A decisão também estabelece prazo de 60 dias para que seja implantada uma solução

Por Luana Neiva, Portal Salvador FM

O Tribunal de Justiça da Bahia (TJ-BA) determinou que o Município de Ibitiara adote medidas para assegurar transporte regular aos moradores da Comunidade Quilombola Tiririca de Cima, localizada na zona rural da cidade.

A decisão foi tomada após recurso apresentado pelo Ministério Público da Bahia (MPBA), que contestou uma determinação anterior da primeira instância que havia negado o pedido para que o município oferecesse o serviço à comunidade.
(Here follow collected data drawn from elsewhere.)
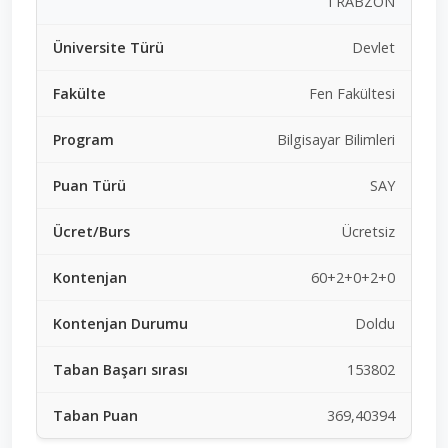
TRABZON
Devlet
Fen Fakültesi
Bilgisayar Bilimleri
SAY
Ücretsiz
60+2+0+2+0
Doldu
153802
369,40394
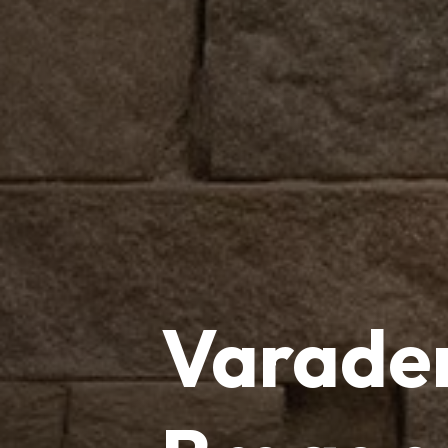
Varade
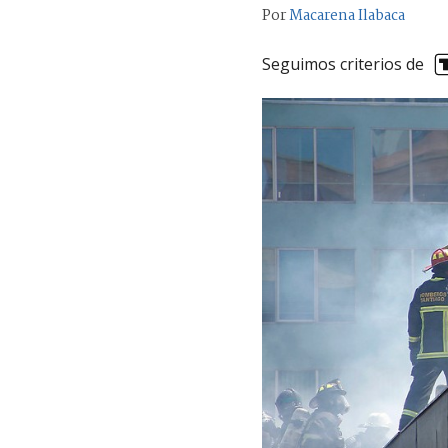
Por
Macarena Ilabaca
Seguimos criterios de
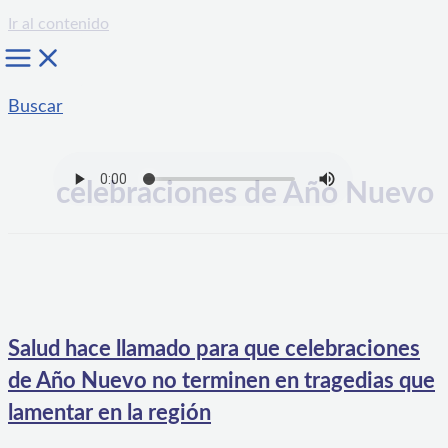
Ir al contenido
Buscar
celebraciones de Año Nuevo
Salud hace llamado para que celebraciones
de Año Nuevo no terminen en tragedias que
lamentar en la región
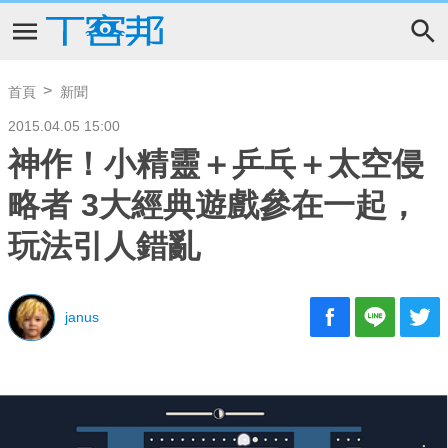
首頁
新聞
2015.04.05 15:00
神作！小精靈＋乒乓＋太空侵
略者 3大經典遊戲參在一起，
玩法引人錯亂
janus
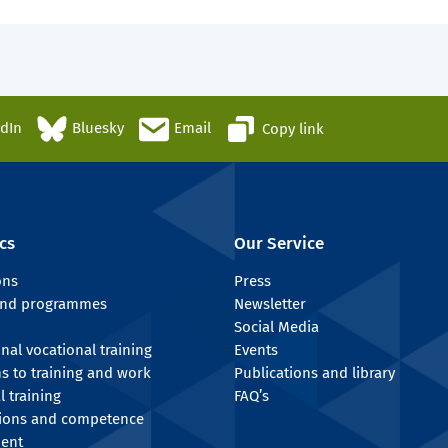
edIn
Bluesky
Email
Copy link
cs
Our Service
ons
Press
 and programmes
Newsletter
Social Media
onal vocational training
Events
ns to training and work
Publications and library
l training
FAQ’s
tions and competence
ent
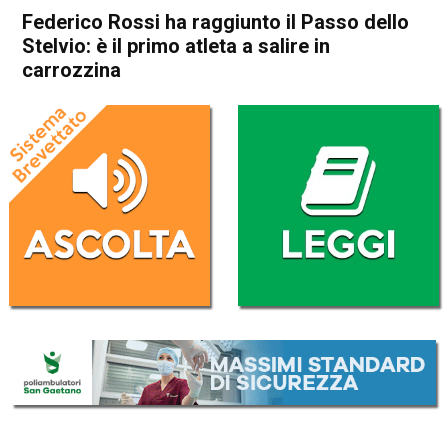
Federico Rossi ha raggiunto il Passo dello
Stelvio: è il primo atleta a salire in
carrozzina
Home
Schio
In Evidenza
Schio
Sport locale
Storie
Federico Rossi ha raggiunto il
Passo dello Stelvio: è il primo
atleta a salire in carrozzina
Da
Mariagrazia Bonollo
24 Settembre 2022
(aggiornato il
6 Ottobre 2022 15:42
)
ASCOLTA L'AUDIO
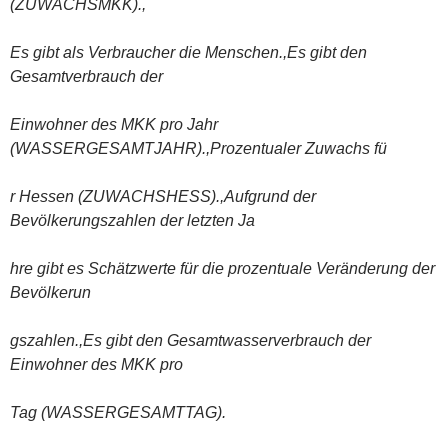
(ZUWACHSMKK).,
Es gibt als Verbraucher die Menschen.,Es gibt den
Gesamtverbrauch der
Einwohner des MKK pro Jahr
(WASSERGESAMTJAHR).,Prozentualer Zuwachs fü
r Hessen (ZUWACHSHESS).,Aufgrund der
Bevölkerungszahlen der letzten Ja
hre gibt es Schätzwerte für die prozentuale Veränderung der
Bevölkerun
gszahlen.,Es gibt den Gesamtwasserverbrauch der
Einwohner des MKK pro
Tag (WASSERGESAMTTAG).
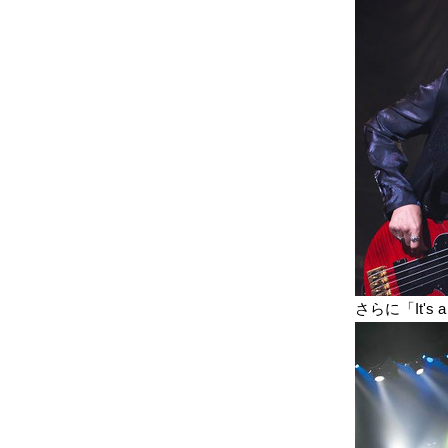
さらに「It's a 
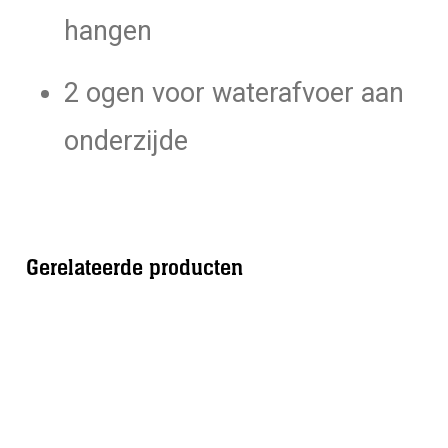
hangen
2 ogen voor waterafvoer aan
onderzijde
Gerelateerde producten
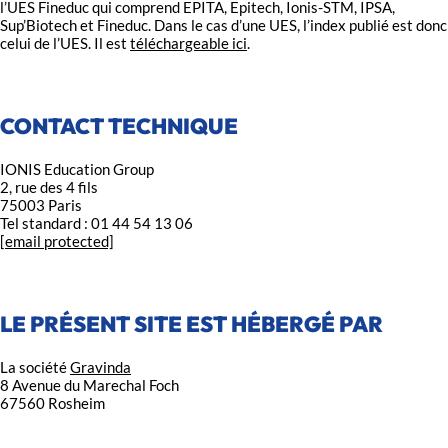
l’UES Fineduc qui comprend EPITA, Epitech, Ionis-STM, IPSA,
Sup’Biotech et Fineduc. Dans le cas d’une UES, l’index publié est donc
celui de l’UES. Il est
téléchargeable ici
.
CONTACT TECHNIQUE
IONIS Education Group
2, rue des 4 fils
75003 Paris
Tel standard : 01 44 54 13 06
[email protected]
LE PRÉSENT SITE EST HÉBERGÉ PAR
La société
Gravinda
8 Avenue du Marechal Foch
67560 Rosheim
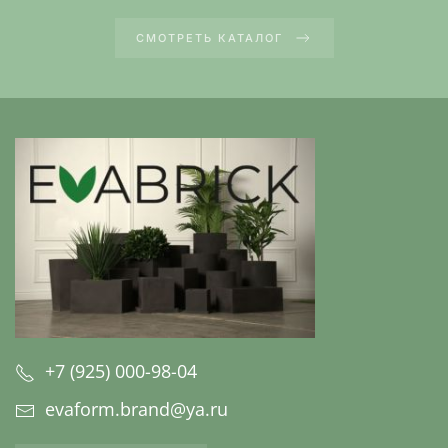
СМОТРЕТЬ КАТАЛОГ
+7 (925) 000-98-04
evaform.brand@ya.ru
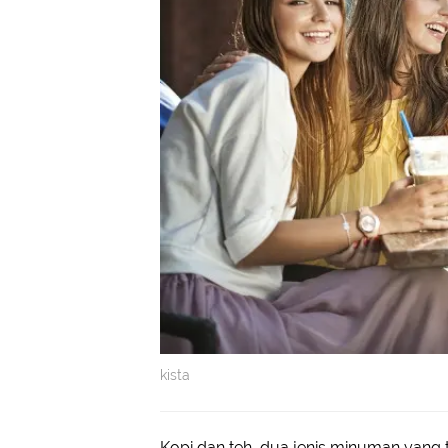
kista
Kopi dan teh, dua jenis minuman yang ti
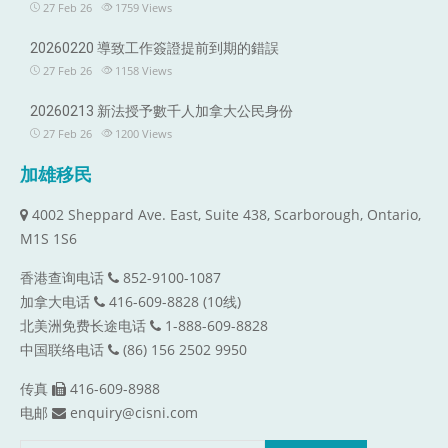
27 Feb 26
1759
Views
20260220 導致工作簽證提前到期的錯誤
27 Feb 26
1158
Views
20260213 新法授予數千人加拿大公民身份
27 Feb 26
1200
Views
加雄移民
4002 Sheppard Ave. East, Suite 438, Scarborough, Ontario,
M1S 1S6
香港查询电话
852-9100-1087
加拿大电话
416-609-8828 (10线)
北美洲免费长途电话
1-888-609-8828
中国联络电话
(86) 156 2502 9950
传真
416-609-8988
电邮
enquiry@cisni.com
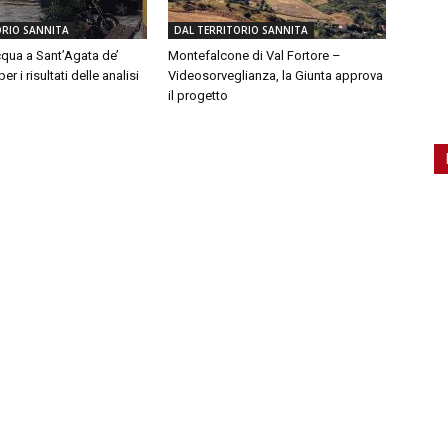
ORIO SANNITA
DAL TERRITORIO SANNITA
qua a Sant’Agata de’
Montefalcone di Val Fortore –
er i risultati delle analisi
Videosorveglianza, la Giunta approva
il progetto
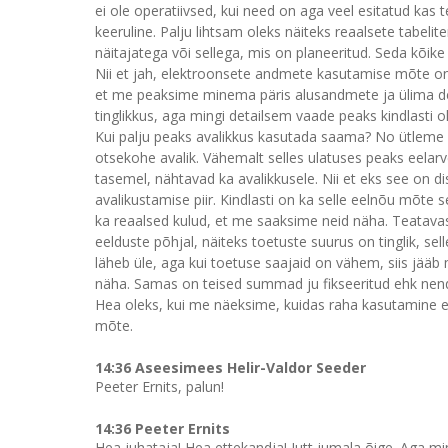
ei ole operatiivsed, kui need on aga veel esitatud kas 
keeruline. Palju lihtsam oleks näiteks reaalsete tabeli
näitajatega või sellega, mis on planeeritud. Seda kõike 
Nii et jah, elektroonsete andmete kasutamise mõte on 
et me peaksime minema päris alusandmete ja ülima det
tinglikkus, aga mingi detailsem vaade peaks kindlasti 
Kui palju peaks avalikkus kasutada saama? No ütleme ni
otsekohe avalik. Vähemalt selles ulatuses peaks eelarv
tasemel, nähtavad ka avalikkusele. Nii et eks see on 
avalikustamise piir. Kindlasti on ka selle eelnõu mõte 
ka reaalsed kulud, et me saaksime neid näha. Teatavas
eelduste põhjal, näiteks toetuste suurus on tinglik, s
läheb üle, aga kui toetuse saajaid on vähem, siis jä
näha. Samas on teised summad ju fikseeritud ehk nende
Hea oleks, kui me näeksime, kuidas raha kasutamine e
mõte.
14:36 Aseesimees Helir-Valdor Seeder
Peeter Ernits, palun!
14:36 Peeter Ernits
Hea juhataja! Hea ettekandja! Jutt jumala õige. Aga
O TJ-BA reconheceu as dificuldades de acesso enfrentadas pelos moradores e destacou que a localidade possui certificação da Fundação Cultural Palmares desde 2011. A Justiça determinou que a prefeitura apresente, em até 30 dias, um plano emergencial de transporte e realize uma consulta com a associação comunitária para identificar as principais necessidades da população.

A decisão também estabelece prazo de 60 dias para que seja implantada uma solução provisória de transporte regular.

Segundo o promotor de Justiça Lucas Peixoto Valente, a comunidade fica a cerca de 54 quilômetros da sede municipal e não conta com serviços públicos essenciais, como posto de saúde ou escola em funcionamento. Com isso, moradores precisam pagar transporte particular, no valor de cerca de R$ 50 por trecho, para acessar atendimentos médicos, serviços bancários e outras políticas públicas.

Para o promotor, a falta de transporte coletivo prejudica o acesso da população aos direitos básicos e contribui para a exclusão social. “A omissão do Município caracteriza situação de discriminação indireta e racismo ambiental, ao impedir que a comunidade usufrua de condições materiais mínimas de dignidade”, afirmou.